**** SELECTED TEXT ****

Kentucky, destined by its geographic positioning and global climate change — a verboten subject owing to the Commonwealth’s unyielding devotion to a coal industry that never returns the love — has become a magnet for violent weather.
Just last week in my old London-Corbin stomping grounds, at least 19 people were killed when tornados struck a devastating blow that left the landscape appearing as if the Enola Gay had dropped its load on a significant swath of Southeastern Kentucky.
In the past in times of crisis, like when twisters destroyed portions of Mayfield and Dawson Springs in 2021, the Federal Emergency Management Agency, FEMA, could be relied on to provide aid and physical assistance as residents of those shattered areas dug themselves out. The response wasn’t always a thing of beauty, addressing catastrophe rarely is, but at least the feds showed up to lend a hand, generous or not.
Now, perhaps, not so much.

President-cum-Dictator Donald J. Trump, who received 64.47 percent of the Kentucky vote in the 2024 presidential election, is looking to substantially reduce FEMA appropriations in the next federal budget and eventually kill the agency altogether, leaving individual states to address disasters on their own.
In an interview with Sean Hannity of Fox Non-News last January shortly after his inauguration, Trump mused, “…FEMA is going to be a whole big discussion very shortly because I’d rather see the states take care of their own problems.”
The Trump budget proposal calls for more than $646 million in cuts for FEMA. He has inked Executive Order 14239 streamlining the agency while deflecting greater disaster responsibilities to the individually affected states.
In other words, as is normal with El Presidente, chaos reigns just as the nation enters the hurricane, not to mention the tornado, season. Axios reports that internal governmental rumblings fear that the agency is “understaffed, underfunded and underprepared” as disaster season looms. About 1,000 staffers have left the agency and roughly a dozen agency leaders have exited as a result of the DOGE cuts.

****

### WORK REQUEST
Name every Kentucky town mentioned in the piece on tornadoes and FEMA cuts.

**** GIVEN RECORDS ****

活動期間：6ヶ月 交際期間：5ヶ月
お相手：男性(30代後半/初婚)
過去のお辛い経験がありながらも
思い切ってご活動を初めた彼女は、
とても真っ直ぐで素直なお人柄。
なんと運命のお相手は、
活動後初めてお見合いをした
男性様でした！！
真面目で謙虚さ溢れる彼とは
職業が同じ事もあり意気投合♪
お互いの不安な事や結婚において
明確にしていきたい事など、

****

### FINISHED EXERCISE
London, Corbin, Mayfield, Dawson Springs